Infections of the gastro-intestinal tract

Helicobacter pylori Cholecystitis Acute pancreatitis Enteritis campylobacter jejuni Travelers' diarrhea Appendicitis Pseudomembranous enterocolitis Diverticulitis Staphylococcus Aureus

Helicobacter pylori

Case report:

A 45-year-old patient appears in practice and deplores significant epigastric pain with increasing tendency for eight days. These pains occur especially in the morning hours in the fasted state and would improve slightly by food intake. In addition, heartburn had occurred, associated with nausea and vomiting. Alcohol consumption was associated with increased upper abdominal pain and also the otherwise abundant coffee enjoyment is no longer possible. Physical examination results in a significant pressure pain in the epigastric region, with no broadcasts in the other abdominal cavity or into the thoracic games.


The history, the symptoms and the circumscribed epigastric tenderness suggest a gastric or Duodenalerkrankung. The patient is in the duodenum and gastroesophageal copied a 7 mm in diameter ulcer end amount is detected. The urease test on biopsies is positive and histological examination of the three biopsies confirmed the diagnosis of Helicobacter pylori infection. The laboratory tests show no evidence of anemia or other pathological findings.

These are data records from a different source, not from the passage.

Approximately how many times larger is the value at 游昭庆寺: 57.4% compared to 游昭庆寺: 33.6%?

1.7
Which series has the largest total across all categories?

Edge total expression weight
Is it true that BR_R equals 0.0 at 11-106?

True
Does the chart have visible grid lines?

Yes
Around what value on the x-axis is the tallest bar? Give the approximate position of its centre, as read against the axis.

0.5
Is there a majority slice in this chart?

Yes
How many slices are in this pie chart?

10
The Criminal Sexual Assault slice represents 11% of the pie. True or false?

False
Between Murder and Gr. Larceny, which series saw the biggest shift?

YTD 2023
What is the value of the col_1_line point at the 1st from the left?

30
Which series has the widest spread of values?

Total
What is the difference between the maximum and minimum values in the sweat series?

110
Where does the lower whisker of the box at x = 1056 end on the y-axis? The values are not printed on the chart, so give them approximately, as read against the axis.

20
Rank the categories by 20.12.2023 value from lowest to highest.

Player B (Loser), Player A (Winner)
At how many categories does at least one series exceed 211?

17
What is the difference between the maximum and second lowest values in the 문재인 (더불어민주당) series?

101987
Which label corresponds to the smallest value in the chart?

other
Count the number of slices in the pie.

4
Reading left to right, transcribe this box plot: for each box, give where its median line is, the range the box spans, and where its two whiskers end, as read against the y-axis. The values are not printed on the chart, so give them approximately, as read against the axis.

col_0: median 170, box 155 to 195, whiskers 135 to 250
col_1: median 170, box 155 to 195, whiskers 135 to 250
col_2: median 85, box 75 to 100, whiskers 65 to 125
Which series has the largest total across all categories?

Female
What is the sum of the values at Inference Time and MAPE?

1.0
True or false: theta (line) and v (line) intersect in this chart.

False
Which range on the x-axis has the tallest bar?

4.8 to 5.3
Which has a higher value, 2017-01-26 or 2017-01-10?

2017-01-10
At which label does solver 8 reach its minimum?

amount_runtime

Helicobacter pylori is a microaerophilic, gram-negative and ureaseproduzierender germ, which colonizes the stomach of man, and can lead to mucosal inflammation as well as a local and systemic immune response. Virulence factors of H. pylori urease are obvious and cytotoxins as VacA and CagA. These cytotoxins are detectable only in a maximum of half of the H. pylori isolates; they are increasingly isolated in peptic ulcer disease, atrophic gastritis and stomach cancer. The adhesion of H. pylori is mainly to epithelial cells and is increased by a low pH. A particular host factor promoting adhesion is obviously the blood group 0-antigen, which explains the increased disposition of people with this blood type.


The goal of any treatment should be an eradication rate of over 80%. In Europe, a triple regimen is now recommended, which consists of a proton pump inhibitor [omeprazole (omeprazole ratiopharm et al), pantoprazole (Pantozol)] in combination with two antibiotics. Usually administered clarithromycin (Klacid, Biaxin) at a dose of 500 mg twice orally, amoxicillin (Clamoxyl others) also twice daily or 500 mg metronidazole (Clont) 500 mg twice or tinidazole (SIMPLOTAN) at a dose of 400 mg twice daily , The duration of therapy should be at least one week. Note the local prevalence of resistance, which can be especially towards nitroimidazoles in Europe to 30% in the selection of antibiotics. In a therapeutic failure or an early relapse resistance testing should be considered. Alternatively, a quadruple therapy consisting of bismuth (TELEN), metronidazole, a tetracycline, for example, Doxycycline (VIBRAMYCIN among others) and is a proton pump inhibitor prescribed.